# EXERCISE GOAL:
Can you transcribe the text from each of these records word for word, leaving the pictures out of your answer?

:: PROVIDED ENTRIES ::

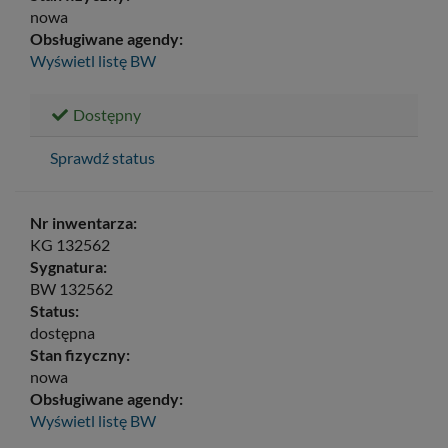
nowa
Obsługiwane agendy:
Wyświetl listę
BW
Dostępny
Sprawdź status
Nr inwentarza:
KG 132562
Sygnatura:
BW 132562
Status:
dostępna
Stan fizyczny:
nowa
Obsługiwane agendy:
Wyświetl listę
BW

:::

# RESULT:
nowa
Obsługiwane agendy:
Wyświetl listę
BW
Dostępny
Sprawdź status
Nr inwentarza:
KG 132562
Sygnatura:
BW 132562
Status:
dostępna
Stan fizyczny:
nowa
Obsługiwane agendy:
Wyświetl listę
BW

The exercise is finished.